One of the women -- Kimiko Haniwa -- told me she had picked up her sari in India. They call themselves the Sari Angels.

When I least expect it, I start to find traces of India in foreign lands.

Food mantra

The spread at Mantra

The spread at Mantra. Photograph: Aseem Chhabra

 

Last week I spent three nights in Makuhari, a suburban town about 40 minutes away from Tokyo. While I like Japanese food and I love discovering new cuisines from the country, every few days the desi in me desires Indian food.

So on the second night in Makuhari (I had already been in Japan for four nights) I went to eat at what I believe was a new Indian eatery, Mantra.

As it turned out, Mantra is located in the same location where last year there was an Indian restaurant called Maharaja. I was told by a waiter that the restaurant is now owned by a Nepali man. The waiter was from Nepal although there was a server from Dehradun.

The food -- a prix fix (meal tha comes with fixed price) non-vegetarian platter looked nice in the presentation -- a large naan, a small seekh kebab, one piece of tandoori tikka, butter chicken, a mixed vegetable curry, and rice. But in taste it was just adequate.

The dishes had Indian flavours, but I could taste the separate masalas in the vegetable and chicken curries. Most annoying was the fact that the rice was not basmati. Rather, it was tasteless Japanese rice.

Oh well, at least the food appeared to be Indian.

An annual affair

Tokyo's Roppongi neighbourhood

Tokyo's Roppongi neighbourhood. Photograph: Tokyo Watcher/Wikimedia Commons

 

One of my favourite things to do in Tokyo is to visit the city's Roppongi neighbourhood. It is very popular with the expat population and locals. A happening place full of bars and restaurants. And films too have played a big part in Roppongi.
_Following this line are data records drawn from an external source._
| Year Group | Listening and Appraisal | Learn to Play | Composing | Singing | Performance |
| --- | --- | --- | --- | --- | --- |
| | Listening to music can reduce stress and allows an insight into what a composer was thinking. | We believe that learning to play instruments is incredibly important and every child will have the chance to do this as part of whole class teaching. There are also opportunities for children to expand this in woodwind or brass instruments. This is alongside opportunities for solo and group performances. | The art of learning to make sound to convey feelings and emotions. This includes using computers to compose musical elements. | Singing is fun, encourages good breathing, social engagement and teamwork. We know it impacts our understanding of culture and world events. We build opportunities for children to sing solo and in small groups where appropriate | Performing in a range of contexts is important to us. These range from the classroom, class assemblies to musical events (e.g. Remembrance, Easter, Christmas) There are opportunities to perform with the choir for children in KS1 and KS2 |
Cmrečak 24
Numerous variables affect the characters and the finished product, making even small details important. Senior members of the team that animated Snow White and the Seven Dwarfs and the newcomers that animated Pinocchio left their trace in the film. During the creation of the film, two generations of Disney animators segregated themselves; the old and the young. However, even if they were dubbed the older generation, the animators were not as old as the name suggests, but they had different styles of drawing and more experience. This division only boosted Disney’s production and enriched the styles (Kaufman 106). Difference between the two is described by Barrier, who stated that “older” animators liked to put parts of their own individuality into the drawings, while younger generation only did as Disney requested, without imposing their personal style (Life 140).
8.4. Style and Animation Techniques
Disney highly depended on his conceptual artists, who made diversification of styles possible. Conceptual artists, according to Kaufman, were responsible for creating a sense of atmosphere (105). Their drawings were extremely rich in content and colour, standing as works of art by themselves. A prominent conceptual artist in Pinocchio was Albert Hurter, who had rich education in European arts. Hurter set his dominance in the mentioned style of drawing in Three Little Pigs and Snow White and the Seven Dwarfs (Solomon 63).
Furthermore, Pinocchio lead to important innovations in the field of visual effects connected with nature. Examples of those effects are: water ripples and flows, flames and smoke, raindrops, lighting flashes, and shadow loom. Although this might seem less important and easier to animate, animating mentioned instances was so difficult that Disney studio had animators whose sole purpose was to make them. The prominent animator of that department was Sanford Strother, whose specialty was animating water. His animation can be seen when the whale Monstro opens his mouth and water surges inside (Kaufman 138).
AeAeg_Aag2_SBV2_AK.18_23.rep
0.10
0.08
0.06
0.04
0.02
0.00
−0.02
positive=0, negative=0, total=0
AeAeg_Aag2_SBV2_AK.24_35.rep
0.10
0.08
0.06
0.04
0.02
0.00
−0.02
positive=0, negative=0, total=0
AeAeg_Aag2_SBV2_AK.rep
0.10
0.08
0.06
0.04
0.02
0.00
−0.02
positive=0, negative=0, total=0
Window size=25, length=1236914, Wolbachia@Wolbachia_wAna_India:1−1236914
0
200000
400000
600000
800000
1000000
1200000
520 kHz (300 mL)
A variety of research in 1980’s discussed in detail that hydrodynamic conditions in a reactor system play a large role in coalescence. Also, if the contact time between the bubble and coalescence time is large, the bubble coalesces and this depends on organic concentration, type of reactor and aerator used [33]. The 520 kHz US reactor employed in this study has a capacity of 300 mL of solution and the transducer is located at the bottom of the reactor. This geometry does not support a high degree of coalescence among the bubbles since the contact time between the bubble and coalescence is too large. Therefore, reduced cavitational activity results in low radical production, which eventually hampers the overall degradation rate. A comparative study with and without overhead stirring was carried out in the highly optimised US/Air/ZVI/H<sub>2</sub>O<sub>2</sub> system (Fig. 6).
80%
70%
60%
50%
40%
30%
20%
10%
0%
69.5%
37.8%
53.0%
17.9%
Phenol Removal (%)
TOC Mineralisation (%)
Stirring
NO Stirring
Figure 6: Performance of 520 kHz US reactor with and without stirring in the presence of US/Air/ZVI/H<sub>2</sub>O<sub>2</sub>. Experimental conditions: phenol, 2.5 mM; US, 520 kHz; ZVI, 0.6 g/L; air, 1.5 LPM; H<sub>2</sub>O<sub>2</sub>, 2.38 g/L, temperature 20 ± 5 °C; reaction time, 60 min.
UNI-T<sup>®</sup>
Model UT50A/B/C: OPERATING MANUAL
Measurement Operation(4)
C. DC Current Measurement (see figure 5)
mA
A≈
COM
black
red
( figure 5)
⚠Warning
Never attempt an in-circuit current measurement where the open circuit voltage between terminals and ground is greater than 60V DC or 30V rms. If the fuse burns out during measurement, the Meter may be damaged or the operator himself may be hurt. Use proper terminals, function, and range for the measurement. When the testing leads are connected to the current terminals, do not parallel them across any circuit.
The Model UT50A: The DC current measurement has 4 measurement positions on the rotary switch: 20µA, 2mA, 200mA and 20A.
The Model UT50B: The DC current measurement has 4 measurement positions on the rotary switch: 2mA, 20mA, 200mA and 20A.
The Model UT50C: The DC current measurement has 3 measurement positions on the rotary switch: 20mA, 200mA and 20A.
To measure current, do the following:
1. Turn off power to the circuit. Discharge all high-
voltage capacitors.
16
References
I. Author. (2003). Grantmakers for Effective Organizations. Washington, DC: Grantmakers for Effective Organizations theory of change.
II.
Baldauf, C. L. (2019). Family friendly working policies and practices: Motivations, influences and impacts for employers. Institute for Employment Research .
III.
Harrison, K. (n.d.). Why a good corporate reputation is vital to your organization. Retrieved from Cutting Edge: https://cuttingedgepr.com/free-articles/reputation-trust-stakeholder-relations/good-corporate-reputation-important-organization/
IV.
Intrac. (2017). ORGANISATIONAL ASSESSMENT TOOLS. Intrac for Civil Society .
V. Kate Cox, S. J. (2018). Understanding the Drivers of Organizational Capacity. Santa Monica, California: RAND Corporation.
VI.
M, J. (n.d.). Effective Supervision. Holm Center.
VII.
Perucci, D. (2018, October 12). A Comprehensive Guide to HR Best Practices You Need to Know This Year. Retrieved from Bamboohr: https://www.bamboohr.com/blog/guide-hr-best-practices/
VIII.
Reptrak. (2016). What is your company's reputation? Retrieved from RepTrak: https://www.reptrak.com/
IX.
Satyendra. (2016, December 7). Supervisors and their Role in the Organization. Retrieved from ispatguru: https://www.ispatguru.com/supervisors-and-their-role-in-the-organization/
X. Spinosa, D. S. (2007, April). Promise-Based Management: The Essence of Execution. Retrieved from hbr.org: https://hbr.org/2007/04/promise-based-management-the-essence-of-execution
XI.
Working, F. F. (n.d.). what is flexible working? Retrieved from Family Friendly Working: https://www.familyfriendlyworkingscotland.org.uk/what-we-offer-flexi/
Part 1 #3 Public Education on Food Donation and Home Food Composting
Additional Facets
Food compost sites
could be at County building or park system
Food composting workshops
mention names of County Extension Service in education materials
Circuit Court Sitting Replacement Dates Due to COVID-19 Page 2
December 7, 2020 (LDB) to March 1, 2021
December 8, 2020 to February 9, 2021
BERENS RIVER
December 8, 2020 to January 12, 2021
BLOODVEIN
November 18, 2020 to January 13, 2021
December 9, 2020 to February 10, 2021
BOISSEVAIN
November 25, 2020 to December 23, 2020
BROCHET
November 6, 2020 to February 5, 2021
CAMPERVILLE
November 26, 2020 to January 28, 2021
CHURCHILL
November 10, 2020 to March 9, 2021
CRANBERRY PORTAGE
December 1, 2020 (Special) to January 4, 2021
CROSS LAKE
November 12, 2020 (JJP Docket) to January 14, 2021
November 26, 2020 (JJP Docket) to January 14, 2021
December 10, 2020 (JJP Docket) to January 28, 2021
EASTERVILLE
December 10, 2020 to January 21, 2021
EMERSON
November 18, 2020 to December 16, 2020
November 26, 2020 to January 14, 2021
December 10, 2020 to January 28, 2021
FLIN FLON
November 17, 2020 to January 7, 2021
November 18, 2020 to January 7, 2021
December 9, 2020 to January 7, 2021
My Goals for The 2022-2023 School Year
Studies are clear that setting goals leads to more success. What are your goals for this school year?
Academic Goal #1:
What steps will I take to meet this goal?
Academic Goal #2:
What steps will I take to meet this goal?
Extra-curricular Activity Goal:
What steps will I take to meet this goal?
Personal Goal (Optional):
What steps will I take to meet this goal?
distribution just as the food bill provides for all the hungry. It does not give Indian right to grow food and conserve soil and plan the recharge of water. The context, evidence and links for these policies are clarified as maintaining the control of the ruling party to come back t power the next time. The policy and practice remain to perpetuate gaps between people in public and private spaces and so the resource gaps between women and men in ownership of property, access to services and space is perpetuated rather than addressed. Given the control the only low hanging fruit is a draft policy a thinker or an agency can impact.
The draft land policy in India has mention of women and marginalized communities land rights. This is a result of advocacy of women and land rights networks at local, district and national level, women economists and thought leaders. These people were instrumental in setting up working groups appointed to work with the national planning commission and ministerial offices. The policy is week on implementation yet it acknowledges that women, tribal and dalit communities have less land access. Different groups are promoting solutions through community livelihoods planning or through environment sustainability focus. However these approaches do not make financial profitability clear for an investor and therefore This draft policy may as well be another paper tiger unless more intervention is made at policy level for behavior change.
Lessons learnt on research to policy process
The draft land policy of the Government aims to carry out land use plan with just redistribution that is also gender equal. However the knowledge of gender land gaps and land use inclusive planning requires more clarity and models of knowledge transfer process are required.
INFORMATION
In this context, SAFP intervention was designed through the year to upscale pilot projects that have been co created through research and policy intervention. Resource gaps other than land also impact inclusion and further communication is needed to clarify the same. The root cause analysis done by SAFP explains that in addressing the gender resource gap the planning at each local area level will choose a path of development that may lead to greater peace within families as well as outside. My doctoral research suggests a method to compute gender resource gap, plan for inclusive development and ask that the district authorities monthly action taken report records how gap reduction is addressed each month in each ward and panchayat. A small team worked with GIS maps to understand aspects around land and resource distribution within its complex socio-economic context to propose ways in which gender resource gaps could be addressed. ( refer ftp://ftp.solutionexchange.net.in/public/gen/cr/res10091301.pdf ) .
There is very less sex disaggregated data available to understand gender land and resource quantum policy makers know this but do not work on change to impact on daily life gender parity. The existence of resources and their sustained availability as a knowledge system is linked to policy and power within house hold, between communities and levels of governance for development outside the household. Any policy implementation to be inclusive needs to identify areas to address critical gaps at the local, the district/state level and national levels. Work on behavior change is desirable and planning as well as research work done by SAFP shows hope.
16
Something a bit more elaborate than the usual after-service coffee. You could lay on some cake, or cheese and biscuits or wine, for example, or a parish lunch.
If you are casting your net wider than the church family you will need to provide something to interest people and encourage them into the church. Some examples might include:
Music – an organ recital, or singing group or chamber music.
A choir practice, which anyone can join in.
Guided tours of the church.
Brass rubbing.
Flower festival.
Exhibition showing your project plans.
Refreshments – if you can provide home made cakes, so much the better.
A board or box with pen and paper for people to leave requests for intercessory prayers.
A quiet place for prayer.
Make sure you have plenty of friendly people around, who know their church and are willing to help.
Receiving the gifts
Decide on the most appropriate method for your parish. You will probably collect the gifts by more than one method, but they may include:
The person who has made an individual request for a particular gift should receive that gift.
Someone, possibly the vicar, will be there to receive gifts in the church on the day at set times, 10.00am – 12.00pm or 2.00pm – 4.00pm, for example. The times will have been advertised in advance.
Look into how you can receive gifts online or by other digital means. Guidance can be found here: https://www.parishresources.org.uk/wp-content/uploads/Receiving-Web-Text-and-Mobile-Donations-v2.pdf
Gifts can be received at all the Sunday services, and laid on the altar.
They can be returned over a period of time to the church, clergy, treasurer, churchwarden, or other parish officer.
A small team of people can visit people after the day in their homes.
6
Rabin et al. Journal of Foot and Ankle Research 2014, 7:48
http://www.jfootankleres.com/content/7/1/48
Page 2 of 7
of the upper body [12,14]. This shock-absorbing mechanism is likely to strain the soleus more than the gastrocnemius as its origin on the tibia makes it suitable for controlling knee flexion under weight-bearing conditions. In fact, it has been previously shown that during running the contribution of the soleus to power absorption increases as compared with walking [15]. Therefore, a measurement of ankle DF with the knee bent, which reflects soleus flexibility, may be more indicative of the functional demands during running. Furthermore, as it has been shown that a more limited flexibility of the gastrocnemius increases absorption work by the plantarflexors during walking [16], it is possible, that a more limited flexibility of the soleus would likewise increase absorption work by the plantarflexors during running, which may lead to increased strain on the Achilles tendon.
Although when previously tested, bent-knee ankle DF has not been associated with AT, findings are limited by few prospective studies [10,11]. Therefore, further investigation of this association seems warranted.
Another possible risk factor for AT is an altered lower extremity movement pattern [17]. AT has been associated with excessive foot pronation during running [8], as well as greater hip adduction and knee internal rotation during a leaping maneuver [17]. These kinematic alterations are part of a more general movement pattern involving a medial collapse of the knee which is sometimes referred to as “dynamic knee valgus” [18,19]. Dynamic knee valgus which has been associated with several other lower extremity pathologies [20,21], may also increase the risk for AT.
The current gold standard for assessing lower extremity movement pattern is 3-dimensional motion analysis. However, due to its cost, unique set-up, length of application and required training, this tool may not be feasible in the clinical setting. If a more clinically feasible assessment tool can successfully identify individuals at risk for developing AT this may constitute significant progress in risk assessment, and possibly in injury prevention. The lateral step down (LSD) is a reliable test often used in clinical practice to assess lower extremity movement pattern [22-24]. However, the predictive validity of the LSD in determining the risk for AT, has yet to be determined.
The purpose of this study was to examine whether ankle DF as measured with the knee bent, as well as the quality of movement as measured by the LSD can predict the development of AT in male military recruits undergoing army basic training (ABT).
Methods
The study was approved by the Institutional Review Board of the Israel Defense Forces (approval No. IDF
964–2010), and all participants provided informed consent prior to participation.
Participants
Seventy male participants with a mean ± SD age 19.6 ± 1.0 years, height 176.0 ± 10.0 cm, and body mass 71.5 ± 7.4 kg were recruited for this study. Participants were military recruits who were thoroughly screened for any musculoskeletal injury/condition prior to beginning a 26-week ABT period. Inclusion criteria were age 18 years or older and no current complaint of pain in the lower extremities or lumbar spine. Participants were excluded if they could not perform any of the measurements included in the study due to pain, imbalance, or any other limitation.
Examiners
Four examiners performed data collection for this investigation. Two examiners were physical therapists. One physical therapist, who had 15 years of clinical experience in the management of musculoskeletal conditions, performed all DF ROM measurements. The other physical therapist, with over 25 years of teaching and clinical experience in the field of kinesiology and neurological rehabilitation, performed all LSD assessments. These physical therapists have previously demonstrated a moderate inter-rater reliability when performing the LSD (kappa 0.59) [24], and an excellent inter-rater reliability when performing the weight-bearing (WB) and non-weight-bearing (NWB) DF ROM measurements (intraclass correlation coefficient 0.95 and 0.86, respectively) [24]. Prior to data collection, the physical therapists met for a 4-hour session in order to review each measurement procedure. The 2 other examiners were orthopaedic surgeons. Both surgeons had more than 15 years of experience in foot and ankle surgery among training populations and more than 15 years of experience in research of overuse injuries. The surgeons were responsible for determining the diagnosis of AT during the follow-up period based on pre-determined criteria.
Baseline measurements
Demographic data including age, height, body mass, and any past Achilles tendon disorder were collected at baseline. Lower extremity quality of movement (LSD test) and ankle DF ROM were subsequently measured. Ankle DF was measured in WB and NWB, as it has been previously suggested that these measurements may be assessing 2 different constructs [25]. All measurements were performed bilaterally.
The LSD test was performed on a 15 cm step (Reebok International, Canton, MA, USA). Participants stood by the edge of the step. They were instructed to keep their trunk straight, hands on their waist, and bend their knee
Quentin Tarantino was inspired to make a set of his film Kill Bill based on the interiors of a restaurant called Gonpanchi. The food there is decent and the restaurant is very popular with tourists.

And part of one of my all time favourite documentaries Jiro Dreams of Sushi is shot in Roppongi. The documentary is about a small sushi restaurant located in an underground passageway in the Ginza area. It is a three-Michelin star restaurant where reservations are made one month in advance and a 20-piece sushi meal costs $300 (Rs 18,000) per head.

A few years ago as I walked through Roppongi with a New Yorker friend, we stumbled on a quaint little Japanese restaurant also called Roppongi. Since then we have made an annual visit to the restaurant.

The food is simple, not very expensive, and presented in small plates. This time we had pieces of marinated beef, garlic rice, and mushrooms with breadcrumbs. One of the appetisers we ordered was sauted onions.

It was a beautiful presentation and along with the onions we were given small portions of two salts -- a white powdery one from Japan and a pink-coloured one with slightly bigger pieces, and a crunchy touch from Pakistan. The taste of the salts was similar, but the two varieties were so different in appearance.